> WORK TO BE COMPLETED
Scan the entries below for the word "environment" and copy every line in which it occurs.

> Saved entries
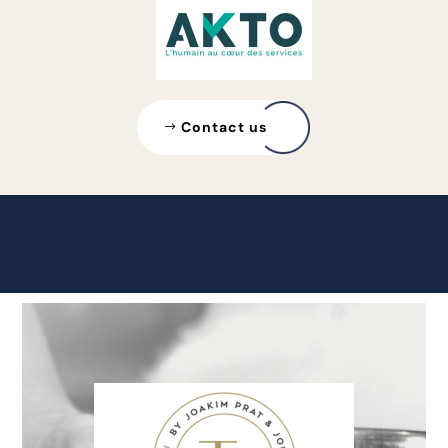
Contact us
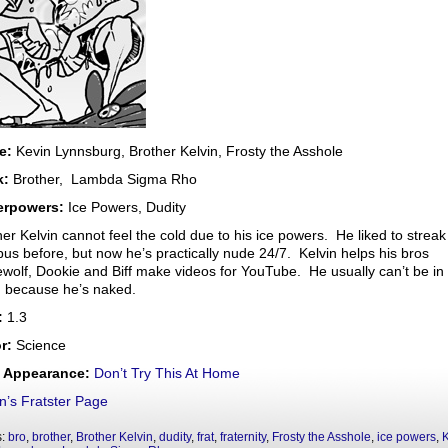
e:
Kevin Lynnsburg, Brother Kelvin, Frosty the Asshole
k:
Brother, Lambda Sigma Rho
erpowers:
Ice Powers, Dudity
her Kelvin cannot feel the cold due to his ice powers. He liked to streak
us before, but now he’s practically nude 24/7. Kelvin helps his bros
wolf, Dookie and Biff make videos for YouTube. He usually can’t be in
 because he’s naked.
:
1.3
r:
Science
t Appearance:
Don’t Try This At Home
in’s Fratster Page
s:
bro
,
brother
,
Brother Kelvin
,
dudity
,
frat
,
fraternity
,
Frosty the Asshole
,
ice powers
,
K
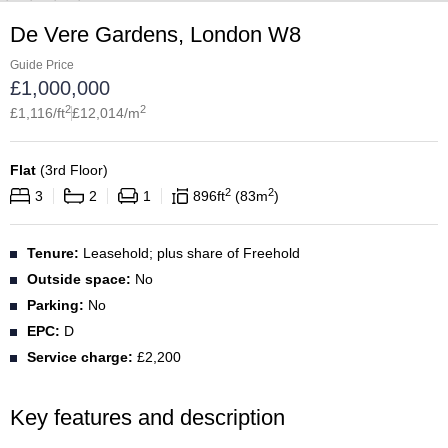
De Vere Gardens, London W8
Guide Price
£
1,000,000
2
2
£
1,116
/ft
£
12,014
/m
Flat
(
3rd Floor
)
2
2
3
2
1
896
ft
83
m
Tenure:
Leasehold; plus share of Freehold
Outside space:
No
Parking:
No
EPC:
D
Service charge:
£2,200
Key features and description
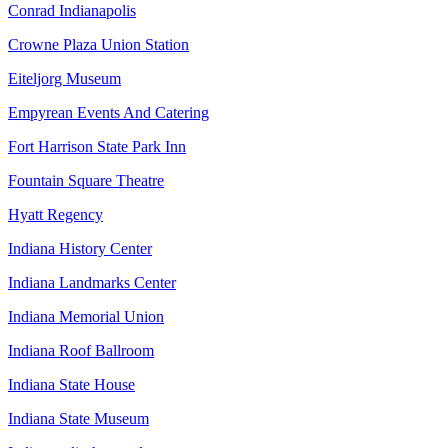
Conrad Indianapolis
Crowne Plaza Union Station
Eiteljorg Museum
Empyrean Events And Catering
Fort Harrison State Park Inn
Fountain Square Theatre
Hyatt Regency
Indiana History Center
Indiana Landmarks Center
Indiana Memorial Union
Indiana Roof Ballroom
Indiana State House
Indiana State Museum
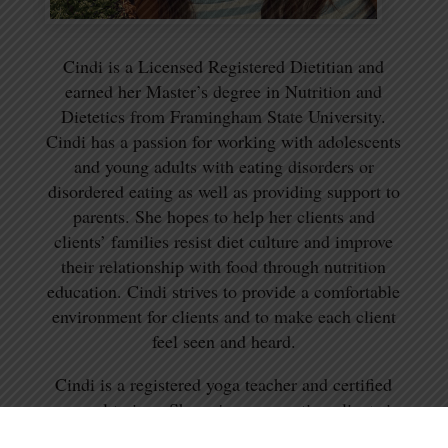
Cindi is a Licensed Registered Dietitian and
earned her Master’s degree in Nutrition and
Dietetics from Framingham State University.
Cindi has a passion for working with adolescents
and young adults with eating disorders or
disordered eating as well as providing support to
parents. She hopes to help her clients and
clients’ families resist diet culture and improve
their relationship with food through nutrition
education. Cindi strives to provide a comfortable
environment for clients and to make each client
feel seen and heard.
Cindi is a registered yoga teacher and certified
personal trainer. She enjoys supporting clients in
mindful movement at different stages of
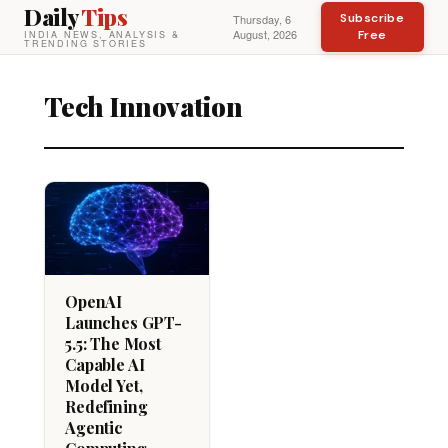
Daily
Tips
Subscribe
Thursday, 6
August, 2026
Free
INDIA NEWS, ANALYSIS &
TRENDING STORIES
Tech Innovation
OpenAI
Launches GPT-
5.5: The Most
Capable AI
Model Yet,
Redefining
Agentic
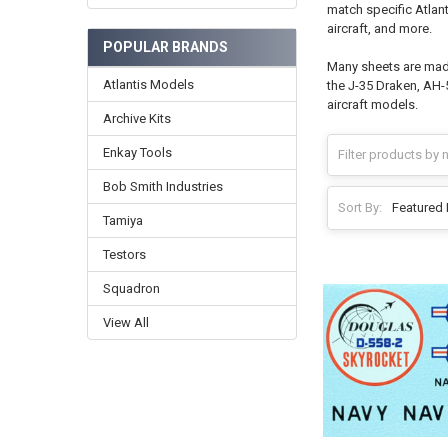
match specific Atlant
aircraft, and more.
POPULAR BRANDS
Many sheets are made 
Atlantis Models
the J-35 Draken, AH-5
aircraft models.
Archive Kits
Enkay Tools
Bob Smith Industries
Sort By:
Tamiya
Testors
Squadron
View All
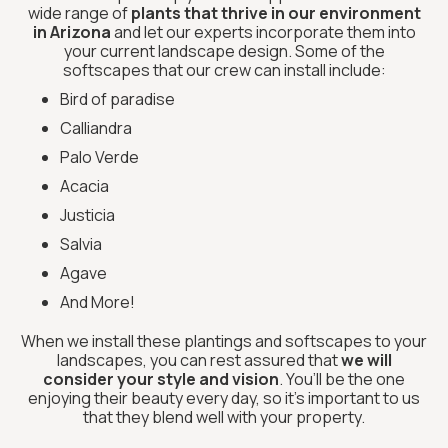
wide range of
plants that thrive in our environment
in Arizona
and let our experts incorporate them into
your current landscape design. Some of the
softscapes that our crew can install include:
Bird of paradise
Calliandra
Palo Verde
Acacia
Justicia
Salvia
Agave
And More!
When we install these plantings and softscapes to your
landscapes, you can rest assured that
we will
consider your style and vision
. You’ll be the one
enjoying their beauty every day, so it’s important to us
that they blend well with your property.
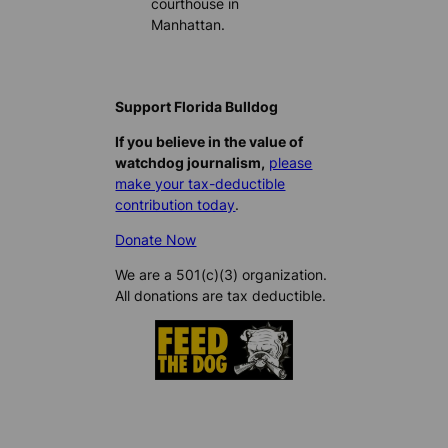
courthouse in
Manhattan.
Support Florida Bulldog
If you believe in the value of
watchdog journalism,
please
make your tax-deductible
contribution today
.
Donate Now
We are a 501(c)(3) organization.
All donations are tax deductible.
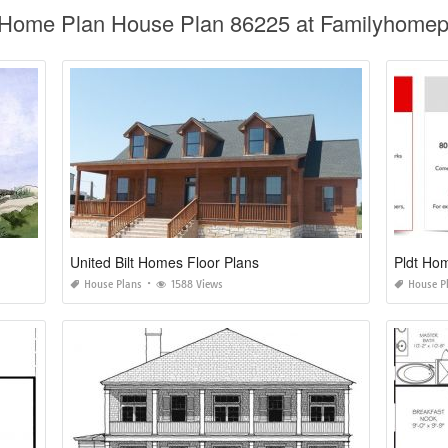
al Home Plan House Plan 86225 at Familyhome
United Bilt Homes Floor Plans
Pldt Hom
House Plans
1588 Views
House P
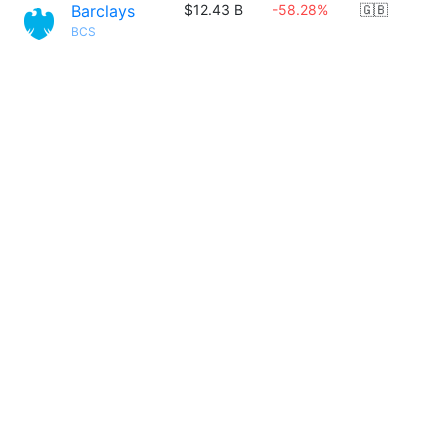
Barclays
$12.43 B
-58.28%
🇬🇧
BCS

> SOLUTION FOR THIS TASK
environment for clients and to make each client
plants that thrive in our environment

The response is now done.